Specific Aim 1 will establish the mutagenic potential of these Fapy-dG DNA adducts by evaluating the frequency and spectra of mutations formed following replication in wild-type primate cells. It is hypothesized that both the mutation frequency and spectra will be significantly modulated by the local sequence context of the adduct, the steady-state stereochemical equilibrium ofthe adduct at the replication fork, and the size of the N[5]-alkyl-Fapy-dG adduct. The roles of various DNA mismatch repair mechanisms in limifing mutagenesis will also be assessed. The objective of Specific Aim 2 is to identify the DNA polymerases that are responsible for the low and high fidelity bypass of the N[5]-alkyl-Fapy adducts. It is hypothesized that pol K and possibly pol n are primarily responsible for TLS of these adducts and this will be tested using a multidisciplinary approach of shRNA-mediated depletion of individual polymerases and specific small molecule inhibitors. The objective of Specific Aim 3 is to determine the DNA repair mechanism(s) that modulate the mutagenic potential of N[5]-alkyl-Fapy-dG adducts. It is hypothesized that base and nucleotide excision repair will modulate mutagenesis in cells that are shRNA-depleted for repair proteins.

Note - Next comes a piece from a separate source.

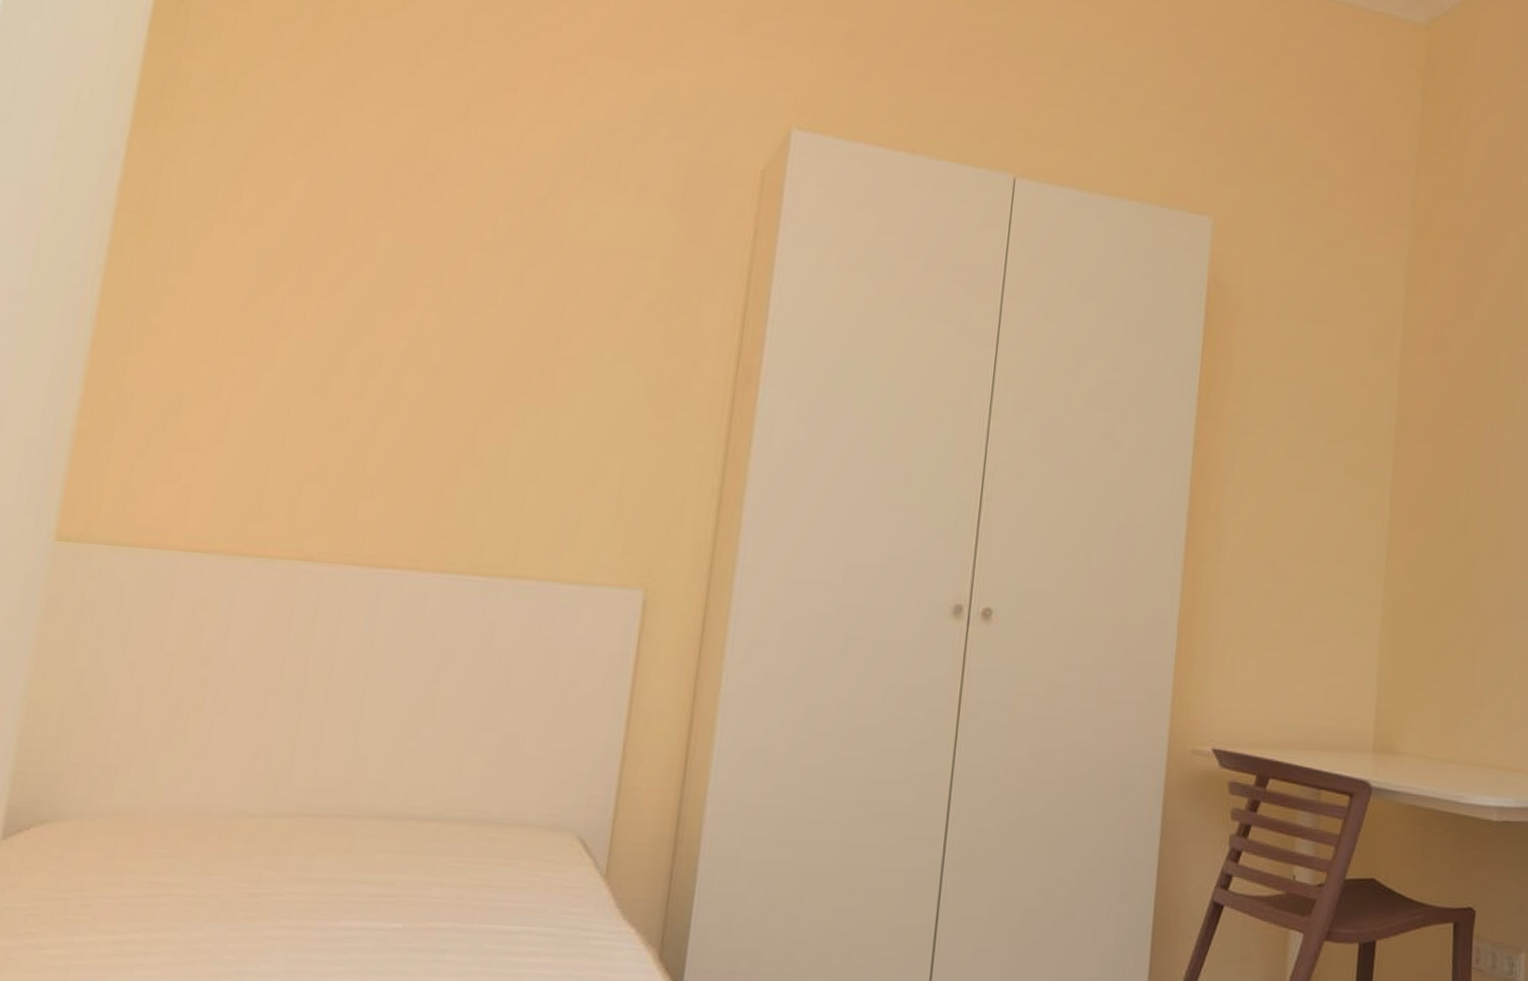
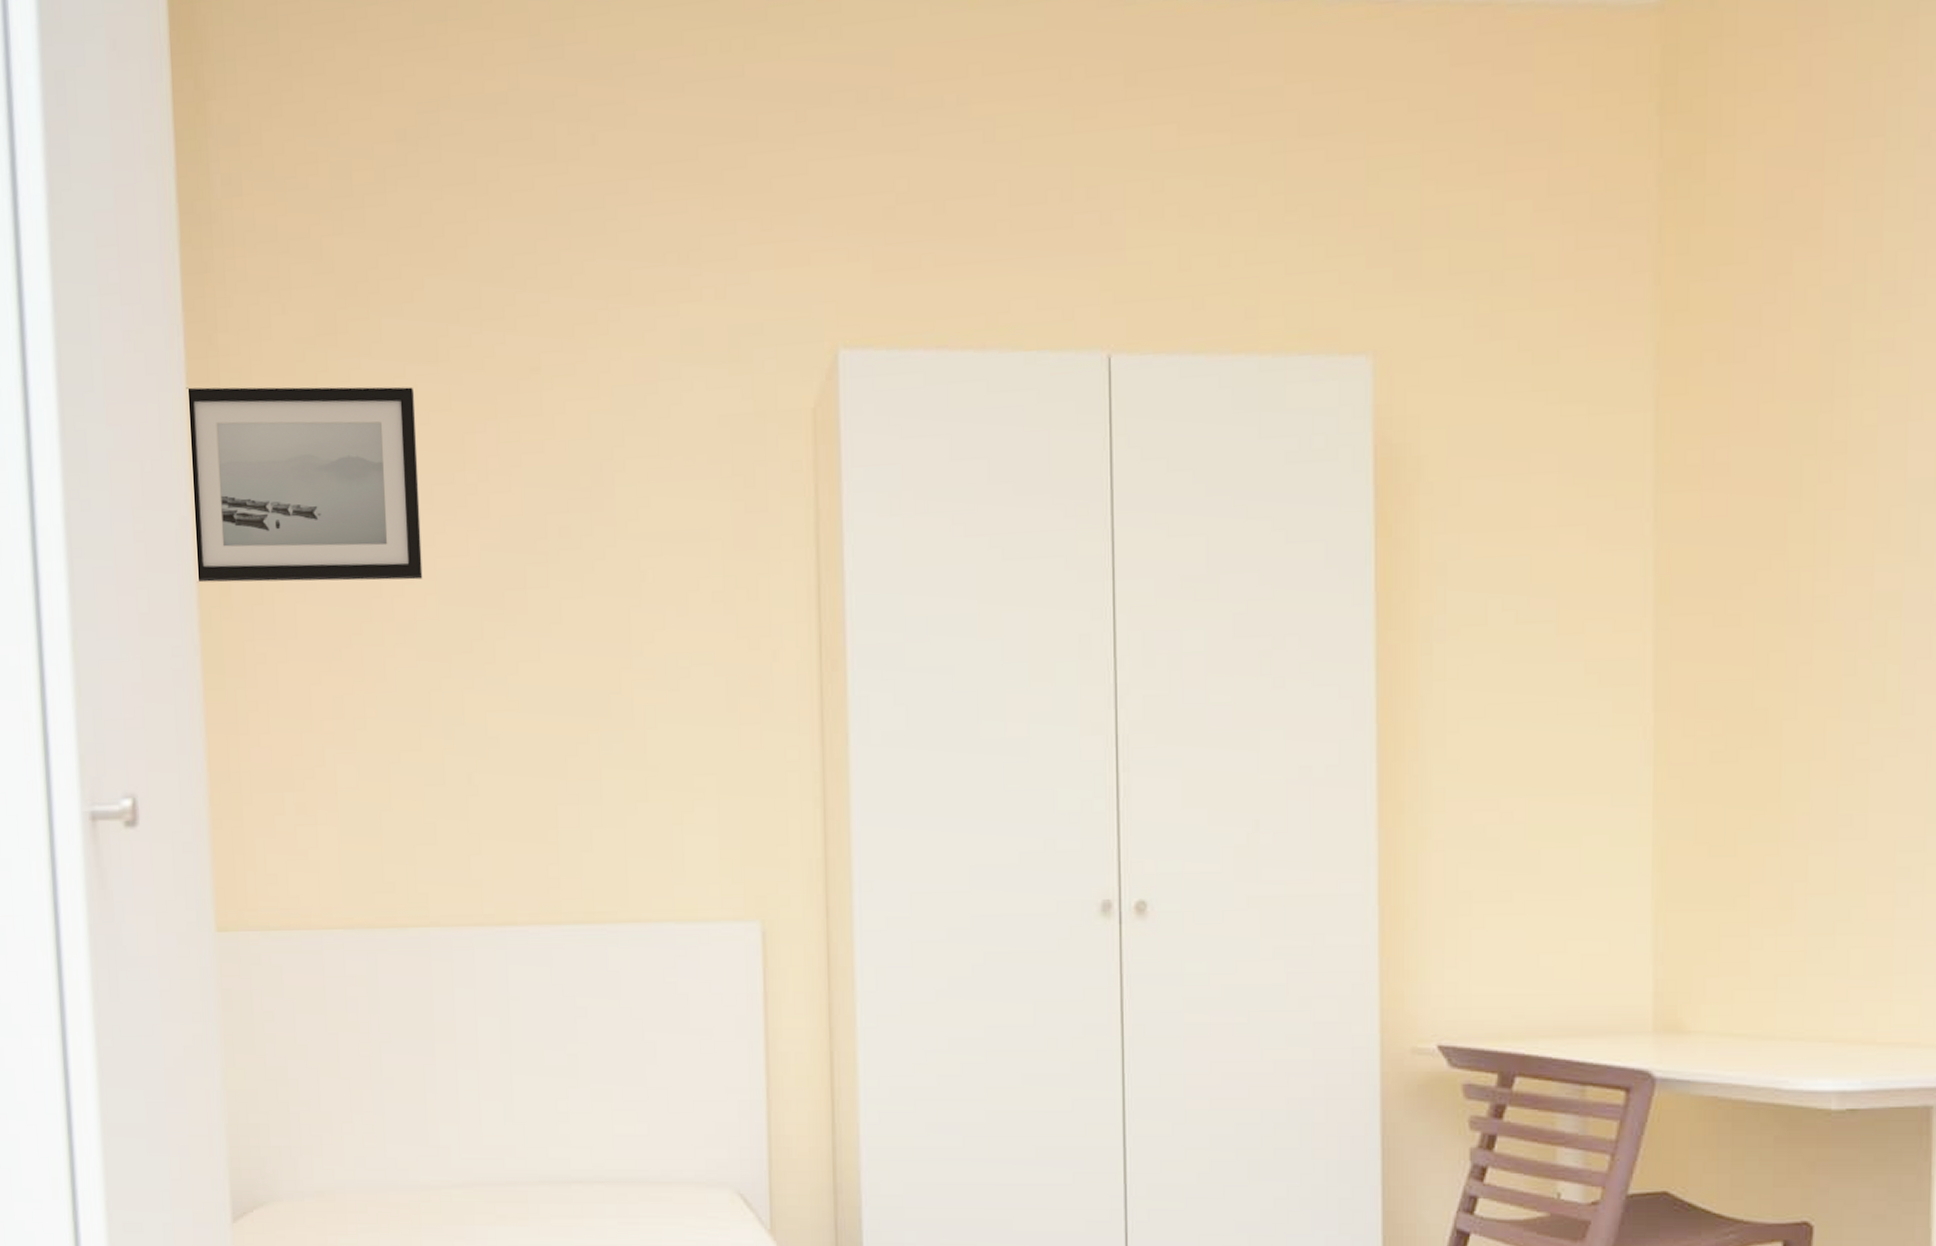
wall art: none [115,34,389,245] -> present [186,386,423,583]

Specific aim 4 will investigate repair and replication of DNAs containing interstrand DNA cross-links that arise from nitrogen mustards. It is hypothesized that interactions between DNA repaired translesion synthesis polymerases can leed to cellular resistance to these agents.
In order to understand the mechanisms by which cells respond to and tolerate DNA damages caused by common chemotherapeutic alkylating agents and the potential for secondary tumor formation, this study will determine the structural, molecular, and cellular bases for mutagenesis caused by the N[5]-alkyl-dG adducts. These adducts are proposed to be a major contributor to the carcinogenic and/or mutagenic effects of exposure to many commonly used chemotherapeutic alkylating agents.